--- Texte fourni ---

Au fil des MAJ 2018 de Google, je remarque que Google déteste le médiocre et apprécie de moins en moins le moyen. Des sites qui ont tenu des mois voire des années pour certains se sont cassé la figure avec les différentes modification algorithmiques des derniers mois. J'ai de plus en plus l'impression que Google ne laisse rien passer et veut "du propre de chez propre" (même s'il existe toujours des contre-exemples). Que ce soit au niveau technique ou au niveau du contenu, Google en veut pour son argent !

Un exemple concret tout en respectant la confidentialité du client : ce dernier a une boutique depuis bientôt 8 ans. Elle avait été lancée un peu rapidement, sans réelles optimisations SEO. La boutique a fait son chemin, et même un joli chemin (on peut dire qu'elle était sur l'autoroute du succès). Le client savait que le site était vieillot, qu'il y avait des actions à mettre en place, mais "tant que ça tient, on touche pas". Seulement, l'été 2018 est passé par là avec une énorme chute. Et pourtant rien n'a été modifié, ni la structure, ni le contenu, ni le catalogue, ni le netlinking... Mais sincèrement, l'analyse SEO (mais pas que) de ce site avait de quoi faire grincer des dents : pas de version mobile ni responsive, de grosses erreurs techniques, un énorme catalogue de produits morts, pas de réassurance pour le visiteur, mauvais maillage interne, gestion catastrophique des facettes, de la pagination...   Pourtant le site a performé pendant des années sans broncher.

--- Données brutes ---

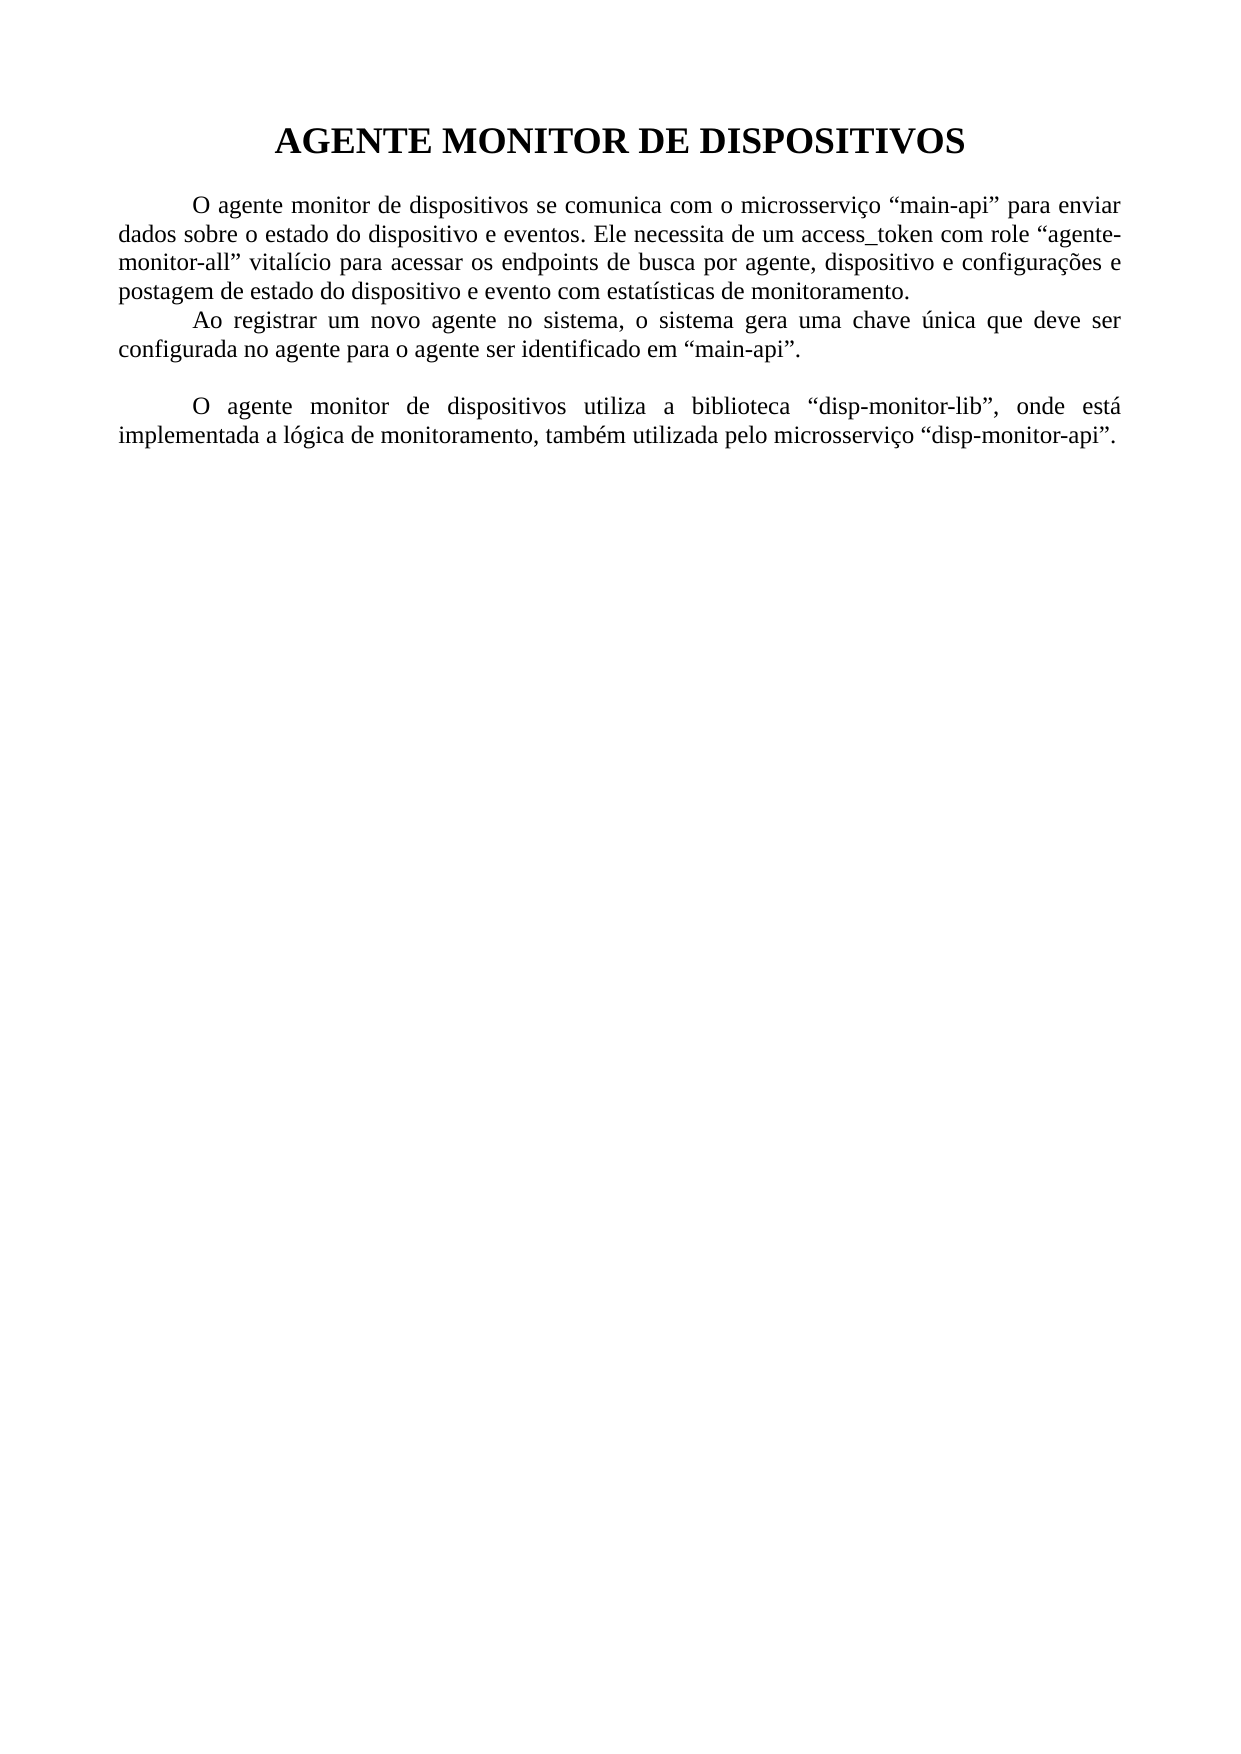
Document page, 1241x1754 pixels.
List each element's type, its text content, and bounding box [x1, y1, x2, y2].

---

Objectifs
a) D'après le texte sur les mises à jour de Google, depuis combien de temps le client possède-t-il sa boutique ?
b) Reproduisez le passage du texte sur les mises à jour de Google qui commence aux mots « Au fil des MAJ » et s'arrête après les mots « son argent ! ».
Les données ne sont d'aucune utilité ici.

Réponses correctes
a) Depuis bientôt 8 ans.

b)
Au fil des MAJ 2018 de Google, je remarque que Google déteste le médiocre et apprécie de moins en moins le moyen. Des sites qui ont tenu des mois voire des années pour certains se sont cassé la figure avec les différentes modification algorithmiques des derniers mois. J'ai de plus en plus l'impression que Google ne laisse rien passer et veut "du propre de chez propre" (même s'il existe toujours des contre-exemples). Que ce soit au niveau technique ou au niveau du contenu, Google en veut pour son argent !